The practice has rocketed to the top of consumer telephone service complaints in past years, becoming a top priority of regulators and legislators in Washington. The FCC receives more than 20,000 slamming complaints a year, staffers say.
Under the commission's new rules, consumers who have been switched without giving their permission will not have to pay the offending company any long distance charges for 30 days. If customers still aren't switched back to their original service provider after that time, they would be able to pay their old carrier--at their old rates--for the switched service.
The commission also laid down new rules that will make it more difficult for slammers to change a customer's service from the outset.
In order to switch a customer legally, companies now must have either a written letter authorizing the change, third party verification of the request, or have the customer contact a toll-free number on their own.

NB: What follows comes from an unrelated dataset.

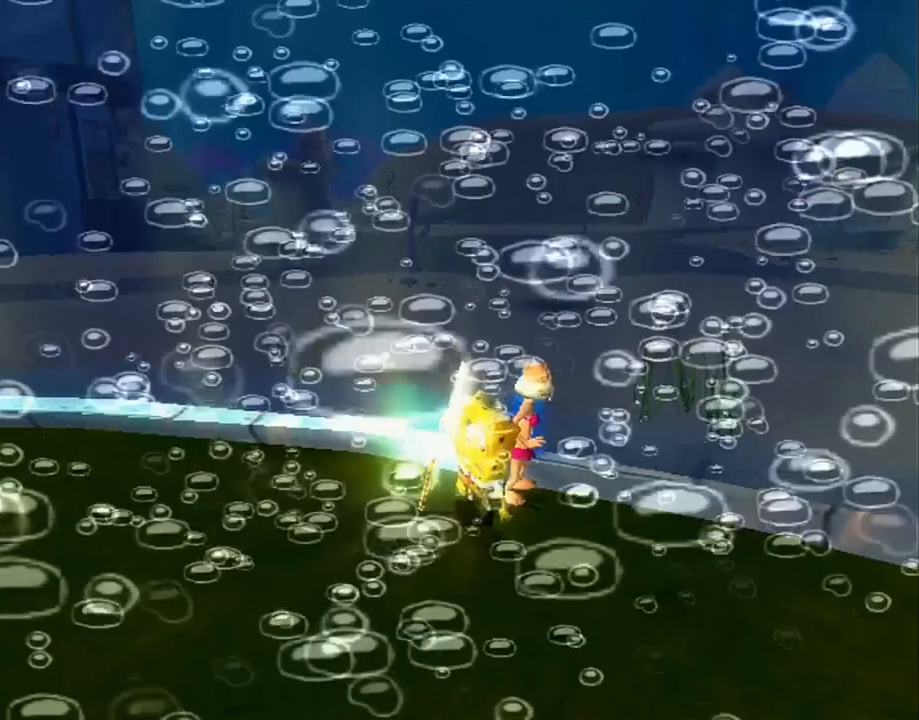
{"dt_ms": 500, "buttons": [], "left_stick": "left", "right_stick": "center", "button_events": []}
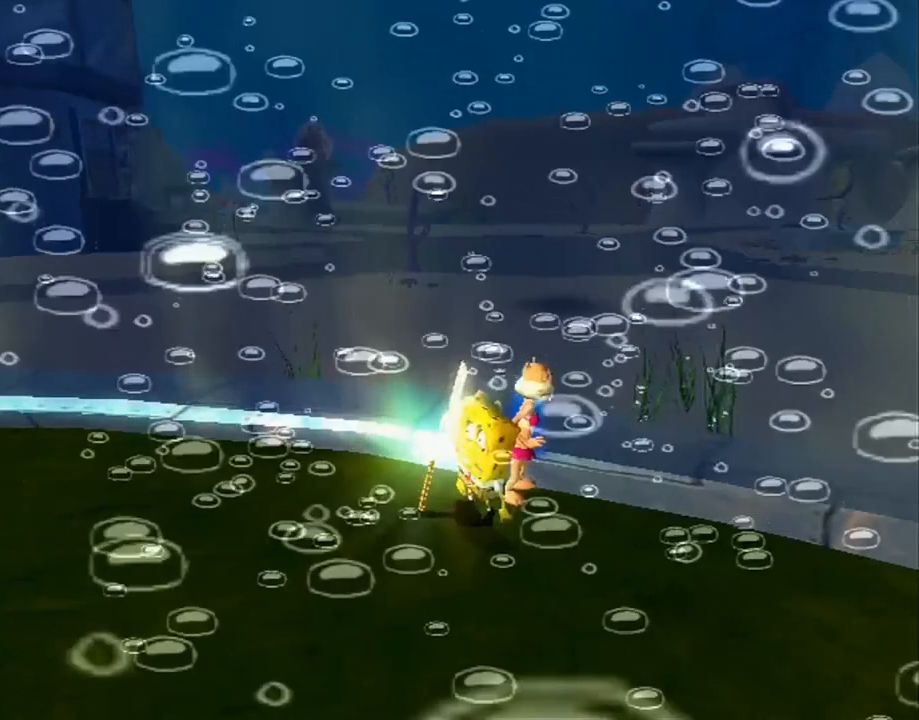
{"dt_ms": 500, "buttons": [], "left_stick": "left", "right_stick": "center", "button_events": []}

AT&T, which is the largest provider of long distance service in the country, welcomed the news. But officials said they still would like to see the commission or other policymakers go even farther.

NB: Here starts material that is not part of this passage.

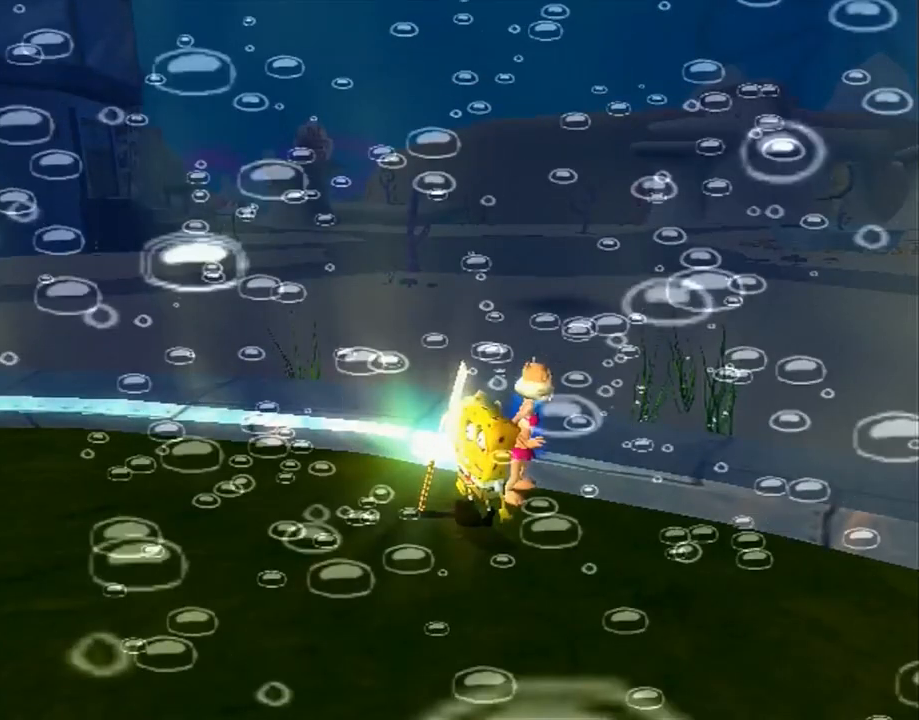
{"dt_ms": 500, "buttons": [], "left_stick": "left", "right_stick": "center", "button_events": []}
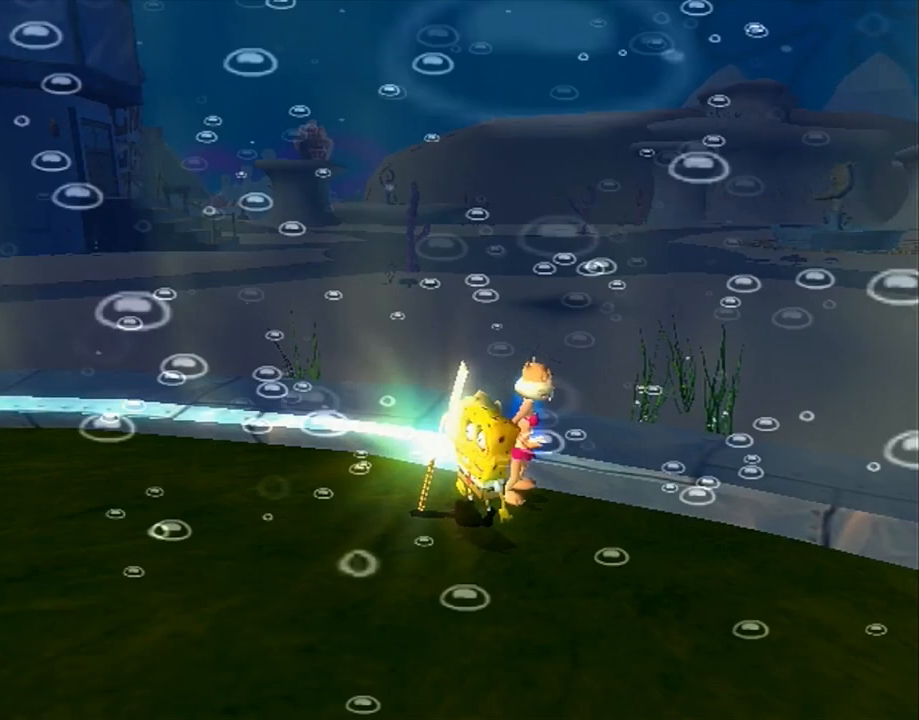
{"dt_ms": 500, "buttons": [], "left_stick": "left", "right_stick": "center", "button_events": []}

"We think what the commission did is absolutely the right thing to do," said AT&T spokesman Wayne Jackson. "It's a step in the right direction. But next, we need to change the structure of the industry that allows slamming to happen."

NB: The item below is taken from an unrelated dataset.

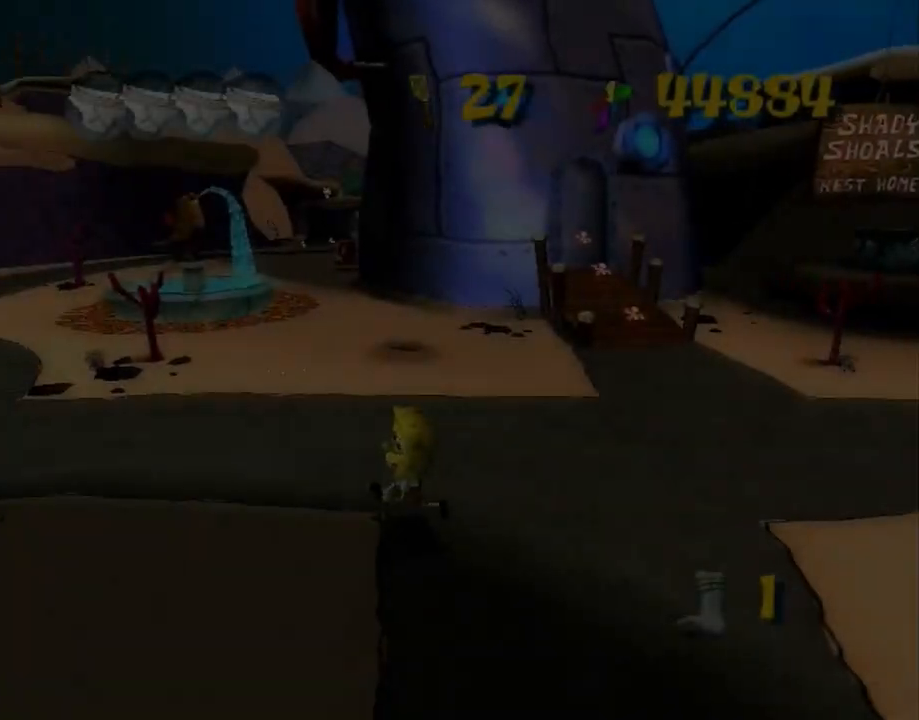
{"dt_ms": 1000, "buttons": [], "left_stick": "up-left", "right_stick": "left", "button_events": []}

In order to stamp out practices like slamming entirely, all changes to a customers' long distance service should be channeled though a third-party service, as well as simply being verified by a third party, Jackson said.
AT&T and the other large providers have paid close attention to the issue, as the Baby Bells gear up to enter the long distance market, creating formidable new competitors on the horizon for the long distance companies.
The FCC's new rules will go into effect next March. The action comes one day after the commission levied a $1.2 million fine against a New Jersey company accused of slamming customers in several states.